Geçen hafta bir öğretmenimiz aradı. 'Köy enstitüleri ile ilgili bir yazı göremedim. Neden?' diye sordu. Çok haklı olduğu için bunu en kısa zamanda telafi edeceğime söz verdim. 17 Nisan'da Köy Enstitülerinin kuruluş yılını kutladık. Cumhuriyet'in en büyük projelerinden birisi olan Köy Enstitüleri'nin amacı köyden gelen yetenekli çocukları yetiştirdikten sonra tekrar köylerine dönerek okuma fırsatı bulamayanları eğitmekti. Böylece ülkenin okur yazar düzeyini yukarı çıkarmak planlanıyordu. Ne yazık ki amacına uygun eğitim veren bu kurumlar da eğitimde siyasetin kurbanı oldular.

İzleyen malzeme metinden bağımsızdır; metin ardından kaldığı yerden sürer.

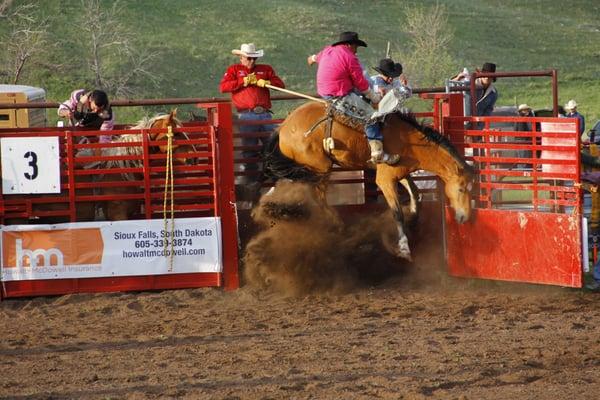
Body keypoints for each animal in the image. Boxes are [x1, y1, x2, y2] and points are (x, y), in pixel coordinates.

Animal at [262, 101, 474, 260]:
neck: (410, 142)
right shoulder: (384, 180)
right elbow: (397, 212)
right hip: (319, 167)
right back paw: (331, 222)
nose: (465, 217)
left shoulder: (398, 173)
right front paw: (404, 247)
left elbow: (415, 193)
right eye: (461, 189)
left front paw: (413, 216)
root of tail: (283, 126)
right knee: (317, 196)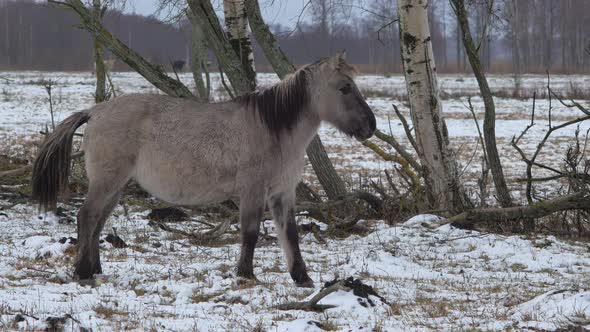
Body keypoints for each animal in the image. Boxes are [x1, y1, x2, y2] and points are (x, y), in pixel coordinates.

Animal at [32, 52, 376, 288]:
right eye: (345, 88)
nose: (370, 126)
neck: (272, 129)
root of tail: (94, 111)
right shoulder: (253, 191)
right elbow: (251, 232)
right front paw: (245, 275)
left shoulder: (283, 194)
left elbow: (289, 234)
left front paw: (302, 277)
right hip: (107, 181)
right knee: (87, 217)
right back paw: (82, 272)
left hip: (116, 186)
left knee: (98, 223)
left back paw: (95, 269)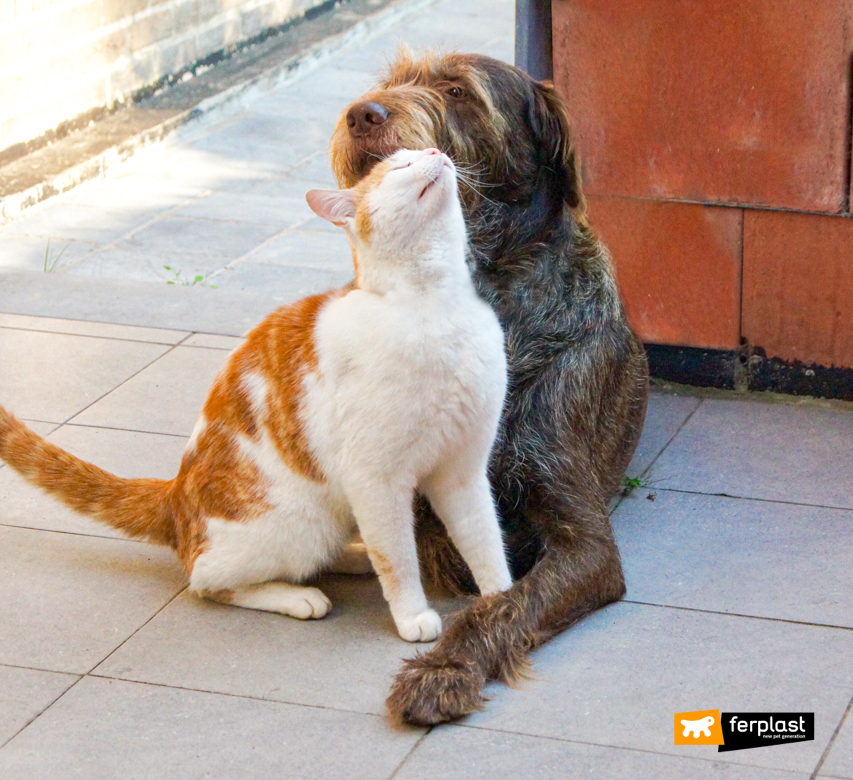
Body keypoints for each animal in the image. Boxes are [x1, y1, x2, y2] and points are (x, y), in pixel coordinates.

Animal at [0, 149, 512, 644]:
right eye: (399, 165)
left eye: (421, 152)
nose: (435, 150)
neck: (434, 302)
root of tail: (174, 494)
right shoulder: (376, 481)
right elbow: (398, 559)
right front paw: (412, 616)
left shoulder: (462, 472)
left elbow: (485, 540)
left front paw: (506, 604)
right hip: (299, 521)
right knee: (206, 579)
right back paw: (297, 595)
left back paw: (351, 556)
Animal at [330, 50, 648, 724]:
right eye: (389, 81)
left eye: (456, 90)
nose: (362, 113)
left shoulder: (584, 542)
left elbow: (501, 605)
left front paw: (444, 668)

Köy Enstitüleri ile ilgili okuduğum kitaplara ve oradan yetişmiş öğretmenlerimizle sohbetlerimize dayanarak bazı bilgiler vermek istiyorum.
Köy Enstitüleri'nde dersler pratik ve teorik olarak bir arada işleniyordu. Genel kültür dersleri dışında köyün kalkınmasına faydası olacak bilgi ve beceriler de veriliyordu. Bölgenin tarımdan sanata, kültüründen sosyal durumuna göre araştırılıp öğretim programları bu araştırmalara göre düzenlenmişti.

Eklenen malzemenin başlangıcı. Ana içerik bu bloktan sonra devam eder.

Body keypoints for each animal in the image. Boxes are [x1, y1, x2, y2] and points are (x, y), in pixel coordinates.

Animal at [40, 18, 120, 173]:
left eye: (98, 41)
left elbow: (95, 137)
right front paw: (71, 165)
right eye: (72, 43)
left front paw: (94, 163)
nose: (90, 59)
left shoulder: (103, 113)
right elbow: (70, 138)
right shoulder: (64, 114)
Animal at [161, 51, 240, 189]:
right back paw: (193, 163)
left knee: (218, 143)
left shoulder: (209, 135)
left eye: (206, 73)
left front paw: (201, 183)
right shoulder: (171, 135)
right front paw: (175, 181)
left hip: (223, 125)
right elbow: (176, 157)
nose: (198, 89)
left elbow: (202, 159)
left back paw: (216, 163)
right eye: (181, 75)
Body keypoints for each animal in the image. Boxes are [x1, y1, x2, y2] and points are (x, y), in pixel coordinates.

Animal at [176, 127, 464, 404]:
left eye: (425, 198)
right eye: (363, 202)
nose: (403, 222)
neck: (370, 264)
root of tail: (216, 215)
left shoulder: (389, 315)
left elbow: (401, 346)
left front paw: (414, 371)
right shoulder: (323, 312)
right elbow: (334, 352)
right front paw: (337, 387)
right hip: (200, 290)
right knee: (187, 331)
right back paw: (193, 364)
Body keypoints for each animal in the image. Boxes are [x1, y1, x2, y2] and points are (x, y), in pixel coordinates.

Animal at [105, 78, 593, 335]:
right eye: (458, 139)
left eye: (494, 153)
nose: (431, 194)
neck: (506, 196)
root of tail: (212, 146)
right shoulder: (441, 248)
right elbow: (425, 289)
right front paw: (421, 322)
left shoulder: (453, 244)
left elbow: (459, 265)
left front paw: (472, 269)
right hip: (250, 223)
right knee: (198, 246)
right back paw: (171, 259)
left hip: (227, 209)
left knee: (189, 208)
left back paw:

17 Nisan 1940'ta kurulan Köy Enstitüleri'nin ayrıcalıklı bir diğer yanı da okul yöneticilerinin öğrenciler ile her konuyu tartışabilmeleriydi. Günümüzde bile öğretmenin, hele hele okul müdürünün dediği şaşmaz kural olarak benimsenirken, 1940'larda öğrencinin öğretmeniyle tartışabilmesine böyle bir eğitim sisteminden geçmediğim için bir türlü inanamıyorum.
Köy Enstitüleri'nde amaç, hep beraber ülkeyi kalkındırmak için üretmek ve hayata birlikte bakmaktı. Rastgele bir okula gidip rastgele bir sınıf seçin bakalım hangi öğrenci, 'Amacımız ülkeyi kalkındırmak' gibi bir cevap verecek? 'Kısa yoldan nasıl zengin olunur' planları yapmanın ilköğretime kadar indiği günümüzde, böyle bir cümle kuracak genç sayısı eminim çok azdır.

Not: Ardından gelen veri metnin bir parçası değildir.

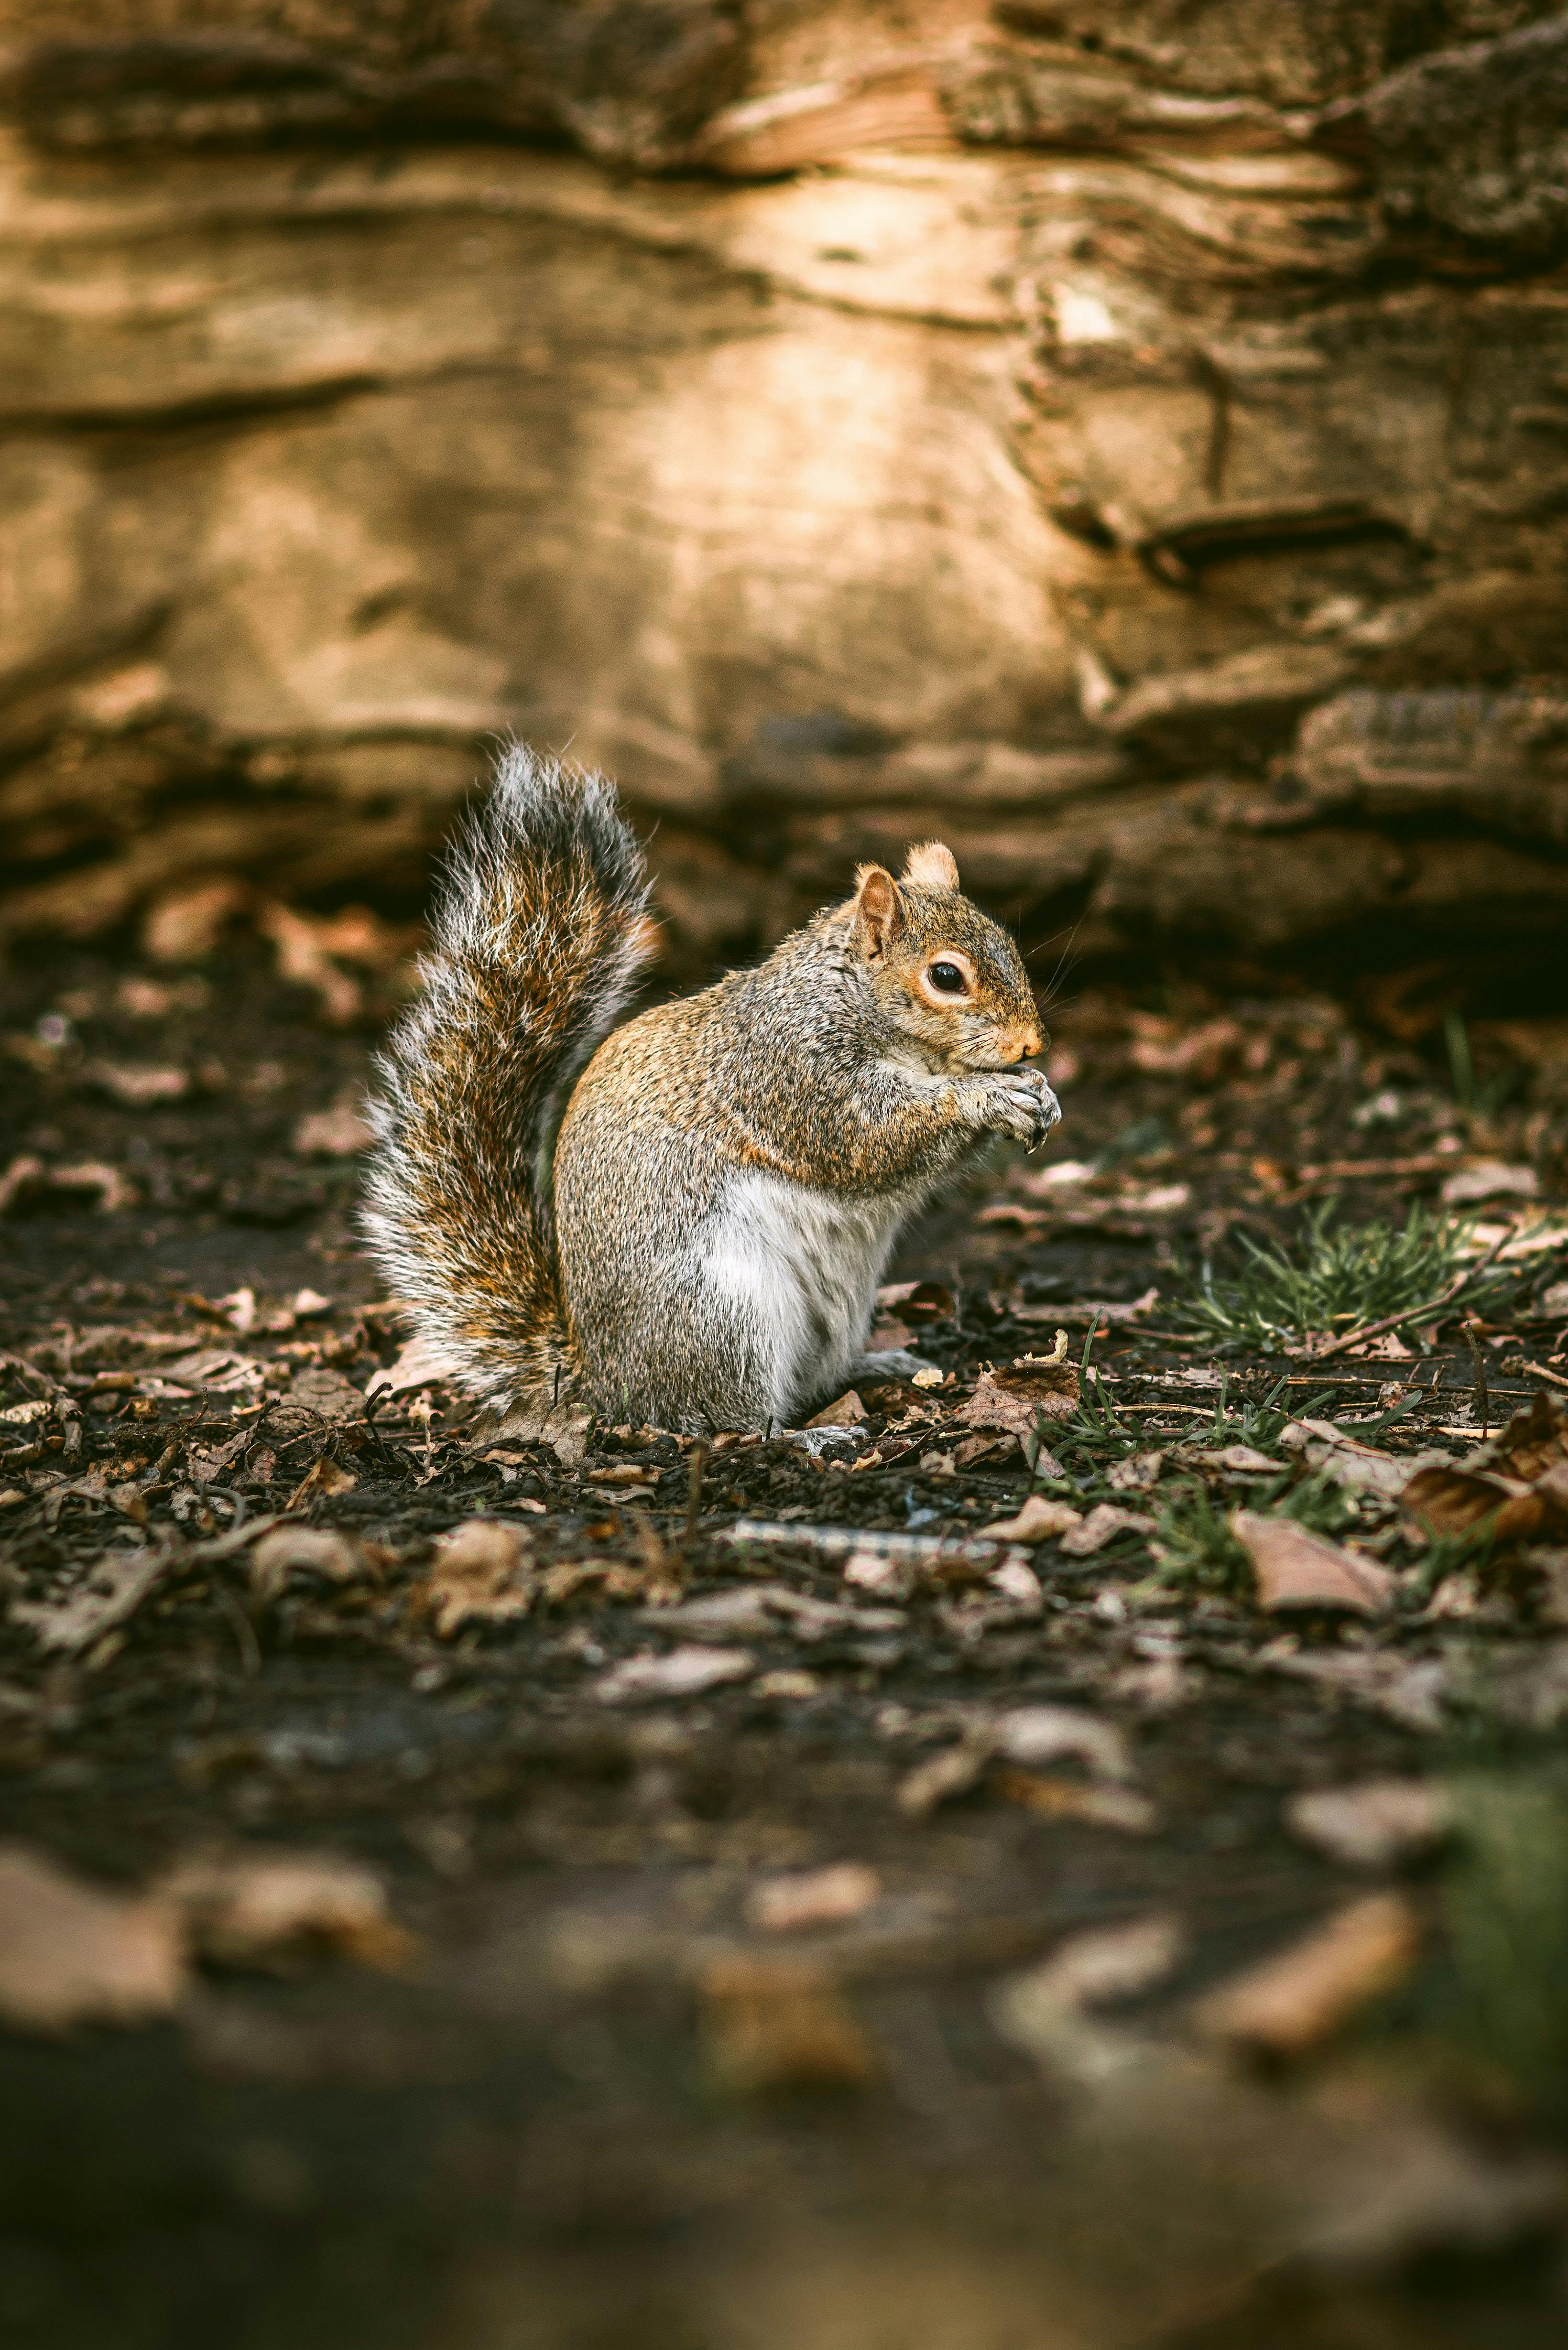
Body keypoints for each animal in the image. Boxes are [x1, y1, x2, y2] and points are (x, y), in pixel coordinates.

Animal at [362, 752, 1062, 1438]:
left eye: (1006, 939)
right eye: (945, 976)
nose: (1032, 1044)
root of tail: (603, 1381)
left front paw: (1040, 1094)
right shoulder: (791, 1074)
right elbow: (868, 1138)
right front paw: (984, 1097)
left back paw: (879, 1363)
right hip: (725, 1313)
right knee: (727, 1418)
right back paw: (805, 1434)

Köy Enstitüleri yalnızca öğretmen yetiştiren kurumlar değil, bulunduğu çevreyi araştıran, geliştiren ve çevrenin kalkınmasını da üstelenen kurumlar olarak ortaya çıktı. Kırsal yörelerde toplumsal, ekonomik ve kültürel kalkınmayı sağlayacak, bu alanda gerekli elemanları yetiştirecek yapılar oluşturuldu. Bu dönemde köy çocukları eğitildikten sonra köylerine tarımda, sanatta, zenaatta ve sağlık alanında hizmet verdiler.
Projeyle birlikte ülkemizin dört bir yanına dağılan eğitmenler hem okuma yazma öğretirken hem de üretimin artması için köylülere pratik yollar sundular. Kısa sürede bu köylerde sosyal faaliyetler arttı, köy kahvelerinde okuma odaları açıldı.
Ancak, UNESCO tarafından dünyaya örnek gösterilen Köy Enstitüleri 1954 yılında kapatıldı.
Köy Enstitüleri'nin yerini alacak bir sistem aradan 66 yıl geçmesine rağmen kurulamadı.
Ve biz hala kız çocuklarını okula gönderebilmek için kampanyalar düzenleniyoruz. Kimlerin öğretmen olacağını tartışıyoruz. Okuma yazma oranını artırmak, ezberci eğitimi kaldırmak için sonu gelmeyen projeler hazırlıyoruz.
Köy Enstitüleri kapatılmamış olsaydı eminim bu sorunları yıllar önce çözmüş olurduk.

Sibel Kahraman tarafından yazılan bu makale, 24 Nisan 2006 Pazartesi günü yayınlanan Akşam Gazetesindeki köşe yazısıdır.